The Optimal Can: An Uncanny Approach

Abstract
We examine a novel variation of the classic cylindrical can optimization problem encountered in almost every first-semester calculus course: to minimize the cost of the material used to make the can, which amounts to minimizing the surface area given a fixed volume. The result is a height equal to the diameter of the circular top (square front profile).
We add a distribution/storage ("ship+store") cost (based on real data) to the material cost to get a total cost to minimize. We show two things numerically:

• For low ship+store costs, the material cost dominates and the can has the classic square profile.

• For ship+store costs above a critical value, the symmetry of the square is broken and the can takes on a rectangular profile resulting from the rectangular geometry of the distribution truck or shelf/cabinet area for storage.

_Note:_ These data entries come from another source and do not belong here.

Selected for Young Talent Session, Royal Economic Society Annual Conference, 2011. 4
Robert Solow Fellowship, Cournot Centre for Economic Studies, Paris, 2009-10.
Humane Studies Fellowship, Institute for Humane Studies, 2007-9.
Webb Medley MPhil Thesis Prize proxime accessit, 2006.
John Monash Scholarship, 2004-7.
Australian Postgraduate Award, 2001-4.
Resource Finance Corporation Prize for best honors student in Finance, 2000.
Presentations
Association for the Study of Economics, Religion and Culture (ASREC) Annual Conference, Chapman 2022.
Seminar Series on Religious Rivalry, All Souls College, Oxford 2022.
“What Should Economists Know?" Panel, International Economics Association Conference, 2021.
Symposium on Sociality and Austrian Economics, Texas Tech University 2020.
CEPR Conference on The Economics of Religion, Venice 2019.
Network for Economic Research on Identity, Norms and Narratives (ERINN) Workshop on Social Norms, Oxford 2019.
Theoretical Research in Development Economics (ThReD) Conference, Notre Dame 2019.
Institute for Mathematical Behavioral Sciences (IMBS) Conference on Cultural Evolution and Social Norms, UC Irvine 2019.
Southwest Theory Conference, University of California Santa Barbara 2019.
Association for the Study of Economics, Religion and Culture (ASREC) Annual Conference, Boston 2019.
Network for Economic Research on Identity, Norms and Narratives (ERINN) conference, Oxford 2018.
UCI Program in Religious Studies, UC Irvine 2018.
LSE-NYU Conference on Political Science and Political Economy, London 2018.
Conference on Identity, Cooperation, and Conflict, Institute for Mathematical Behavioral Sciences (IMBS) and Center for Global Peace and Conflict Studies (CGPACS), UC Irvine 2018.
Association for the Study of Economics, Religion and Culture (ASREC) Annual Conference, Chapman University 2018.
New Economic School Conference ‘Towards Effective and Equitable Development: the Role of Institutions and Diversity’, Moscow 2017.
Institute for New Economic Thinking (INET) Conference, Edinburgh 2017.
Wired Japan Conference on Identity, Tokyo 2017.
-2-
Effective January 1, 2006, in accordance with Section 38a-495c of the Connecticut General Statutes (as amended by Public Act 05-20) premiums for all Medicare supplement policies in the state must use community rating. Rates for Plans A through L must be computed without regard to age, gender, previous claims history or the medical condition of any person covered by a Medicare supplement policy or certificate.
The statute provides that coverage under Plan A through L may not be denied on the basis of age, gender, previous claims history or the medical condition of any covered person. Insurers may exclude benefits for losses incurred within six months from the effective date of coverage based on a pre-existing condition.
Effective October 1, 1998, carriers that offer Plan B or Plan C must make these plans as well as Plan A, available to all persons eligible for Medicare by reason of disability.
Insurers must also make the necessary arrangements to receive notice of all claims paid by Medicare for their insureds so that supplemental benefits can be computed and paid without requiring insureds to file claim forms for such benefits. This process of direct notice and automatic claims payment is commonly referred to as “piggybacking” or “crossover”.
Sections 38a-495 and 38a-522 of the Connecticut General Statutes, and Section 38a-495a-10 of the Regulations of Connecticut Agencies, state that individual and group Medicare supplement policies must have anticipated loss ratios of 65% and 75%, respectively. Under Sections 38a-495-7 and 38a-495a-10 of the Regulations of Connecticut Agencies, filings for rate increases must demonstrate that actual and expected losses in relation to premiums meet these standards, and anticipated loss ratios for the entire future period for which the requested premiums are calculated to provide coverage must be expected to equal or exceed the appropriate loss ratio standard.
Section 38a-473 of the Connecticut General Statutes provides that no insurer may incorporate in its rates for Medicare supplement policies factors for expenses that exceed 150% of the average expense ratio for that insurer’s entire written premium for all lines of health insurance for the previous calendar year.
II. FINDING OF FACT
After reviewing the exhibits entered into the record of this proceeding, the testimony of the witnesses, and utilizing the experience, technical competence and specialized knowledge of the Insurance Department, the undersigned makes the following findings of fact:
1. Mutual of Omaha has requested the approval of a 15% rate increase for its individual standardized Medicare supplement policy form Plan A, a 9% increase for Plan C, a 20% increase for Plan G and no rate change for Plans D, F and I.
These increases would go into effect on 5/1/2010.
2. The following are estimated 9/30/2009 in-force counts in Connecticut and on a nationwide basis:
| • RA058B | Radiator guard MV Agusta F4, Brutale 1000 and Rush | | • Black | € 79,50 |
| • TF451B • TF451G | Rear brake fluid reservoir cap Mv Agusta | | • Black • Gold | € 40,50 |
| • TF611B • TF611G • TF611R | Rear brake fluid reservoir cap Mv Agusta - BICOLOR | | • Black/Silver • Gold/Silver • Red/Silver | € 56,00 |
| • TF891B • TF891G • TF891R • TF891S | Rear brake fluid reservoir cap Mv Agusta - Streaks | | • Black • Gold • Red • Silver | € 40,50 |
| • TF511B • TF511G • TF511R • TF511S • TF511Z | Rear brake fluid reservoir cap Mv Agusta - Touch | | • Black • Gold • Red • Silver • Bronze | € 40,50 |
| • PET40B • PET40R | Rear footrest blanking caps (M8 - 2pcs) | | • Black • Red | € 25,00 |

Interestingly, the can dimensions remain constant (at different values) above and below the critical ship+store cost, exactly as with a Landau "meanfield" phase transition in statistical mechanics. The parameter for the cost of ship+store appears exactly as an inverse-temperature in magnetic systems, and this Landau-type transition has the same basic phenomenology as a Landau approximation to a magnetic system that is non-magnetic above a critical temperature (paramagnetic) but magnetizes below a critical temperature (ferromagnetic), much like a Curie temperature for a discontinuous phase transition.